En effet, le refus de la violence va souvent de pair avec la dénonciation d’une masculinité qui ne peut plus désormais être que toxique. Si l’homme est souvent celui par qui la violence arrive, il ne faut pas oublier qu’il est aussi souvent celui qui y met un terme. Ceux qui se complaisent dans la dénonciation de la “violence patriarcale” sont souvent les premiers à se précipiter vers un policier, un pompier ou un militaire pour les protéger de ceux qui n’ont, eux,  aucun scrupule à infliger une violence bien réelle. Notons enfin que tous les hommes ne sont pas égaux devant la dénonciation de la violence masculine : autant la violence émanant de l’homme blanc,  désormais responsable de tous les crimes, y compris ceux d’éventuels ancêtres, est vigoureusement condamnée, autant celle venant de l’Étranger est souvent excusée au nom du traumatisme colonial, de la différence culturelle ou de la non-maîtrise des codes culturels.

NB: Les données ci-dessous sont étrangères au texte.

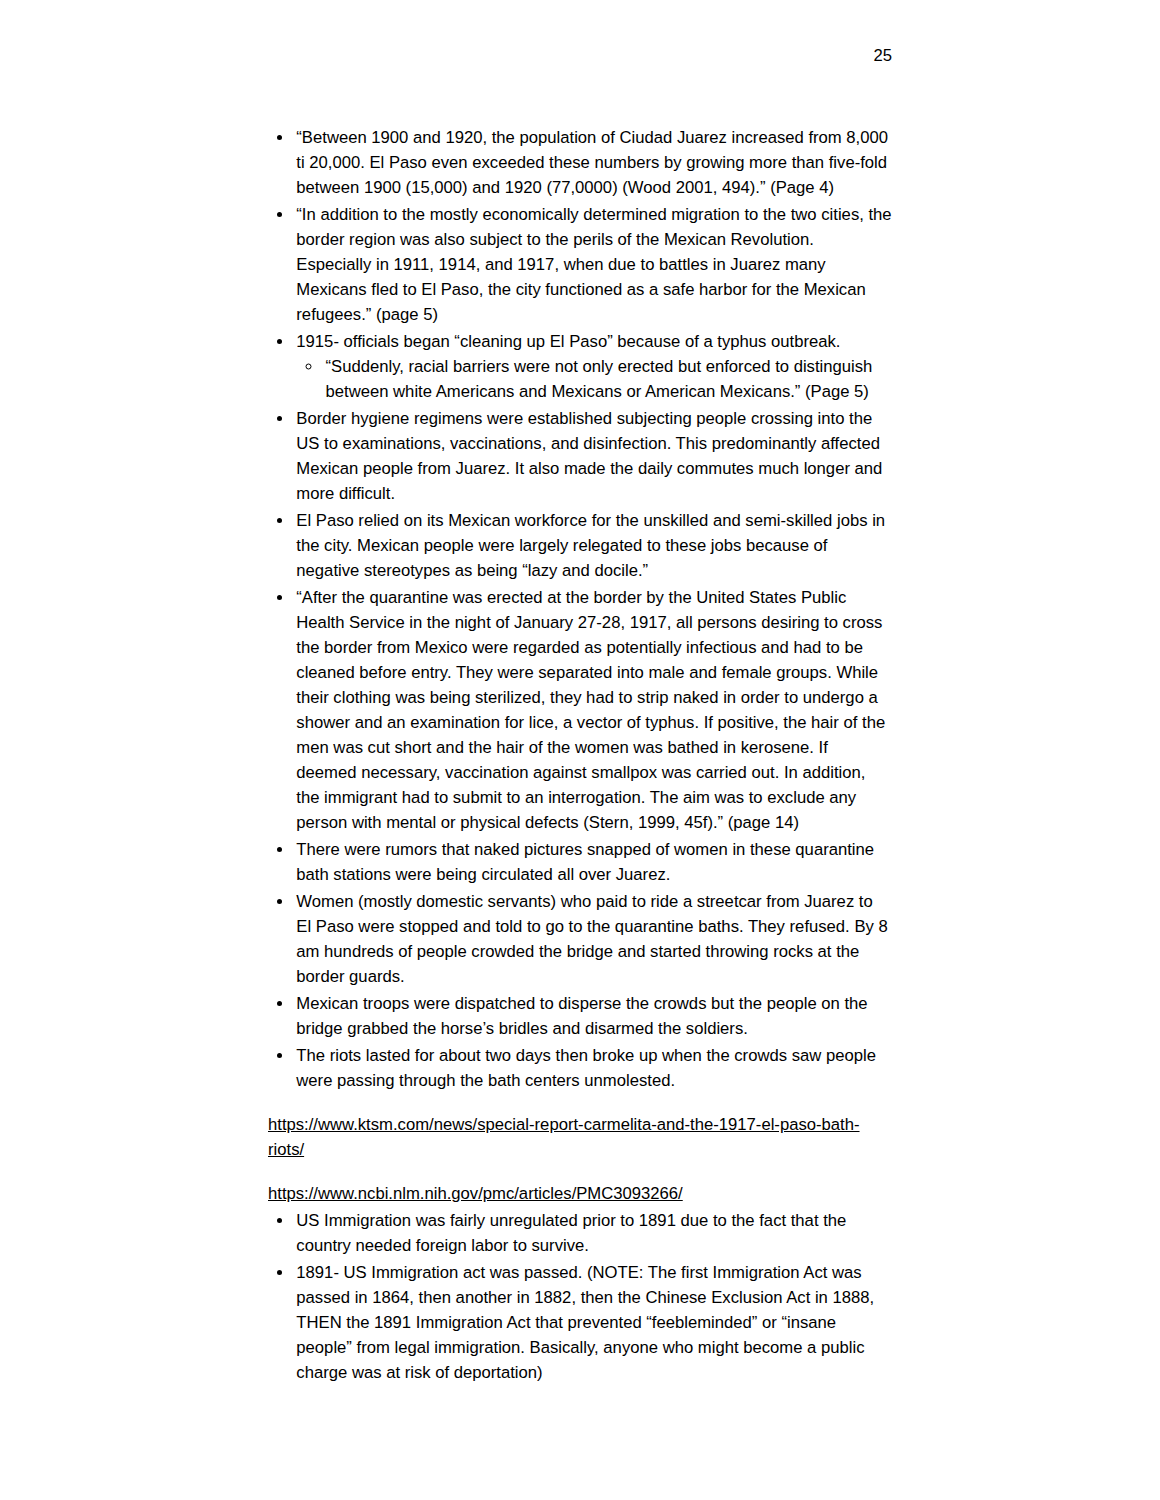25
“Between 1900 and 1920, the population of Ciudad Juarez increased from 8,000 ti 20,000. El Paso even exceeded these numbers by growing more than five-fold between 1900 (15,000) and 1920 (77,0000) (Wood 2001, 494).” (Page 4)
“In addition to the mostly economically determined migration to the two cities, the border region was also subject to the perils of the Mexican Revolution. Especially in 1911, 1914, and 1917, when due to battles in Juarez many Mexicans fled to El Paso, the city functioned as a safe harbor for the Mexican refugees.” (page 5)
1915- officials began “cleaning up El Paso” because of a typhus outbreak.
“Suddenly, racial barriers were not only erected but enforced to distinguish between white Americans and Mexicans or American Mexicans.” (Page 5)
Border hygiene regimens were established subjecting people crossing into the US to examinations, vaccinations, and disinfection. This predominantly affected Mexican people from Juarez. It also made the daily commutes much longer and more difficult.
El Paso relied on its Mexican workforce for the unskilled and semi-skilled jobs in the city. Mexican people were largely relegated to these jobs because of negative stereotypes as being “lazy and docile.”
“After the quarantine was erected at the border by the United States Public Health Service in the night of January 27-28, 1917, all persons desiring to cross the border from Mexico were regarded as potentially infectious and had to be cleaned before entry. They were separated into male and female groups. While their clothing was being sterilized, they had to strip naked in order to undergo a shower and an examination for lice, a vector of typhus. If positive, the hair of the men was cut short and the hair of the women was bathed in kerosene. If deemed necessary, vaccination against smallpox was carried out. In addition, the immigrant had to submit to an interrogation. The aim was to exclude any person with mental or physical defects (Stern, 1999, 45f).” (page 14)
There were rumors that naked pictures snapped of women in these quarantine bath stations were being circulated all over Juarez.
Women (mostly domestic servants) who paid to ride a streetcar from Juarez to El Paso were stopped and told to go to the quarantine baths. They refused. By 8 am hundreds of people crowded the bridge and started throwing rocks at the border guards.
Mexican troops were dispatched to disperse the crowds but the people on the bridge grabbed the horse’s bridles and disarmed the soldiers.
The riots lasted for about two days then broke up when the crowds saw people were passing through the bath centers unmolested.
https://www.ktsm.com/news/special-report-carmelita-and-the-1917-el-paso-bath-riots/
https://www.ncbi.nlm.nih.gov/pmc/articles/PMC3093266/
US Immigration was fairly unregulated prior to 1891 due to the fact that the country needed foreign labor to survive.
1891- US Immigration act was passed. (NOTE: The first Immigration Act was passed in 1864, then another in 1882, then the Chinese Exclusion Act in 1888, THEN the 1891 Immigration Act that prevented “feebleminded” or “insane people” from legal immigration. Basically, anyone who might become a public charge was at risk of deportation)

Dans tous les cas, le refus d’une réalité psychologique et sociale aussi fondamentale que la violence ne peut que conduire notre société et ses citoyens à la névrose et se terminer soit par une forme de suicide collectif, la victime s’abandonnant à la hache du bourreau, soit à un retour aussi spectaculaire que destructeur de cette violence refoulée.

Socialement et politiquement, la voie de la guérison serait que l’État et la société assument à nouveau pleinement leur monopole de la violence légitime et retrouvent un sens de la justice et du châtiment plus proche de Charles Martel et des Croisades que de l’ONU et des Droits de l’Homme mais les hommes du XXIème siècle n’ont pas encore  manifestement assez souffert pour en revenir à de telles évidences et quand bien même le voudraient-ils en auraient-ils encore la force ?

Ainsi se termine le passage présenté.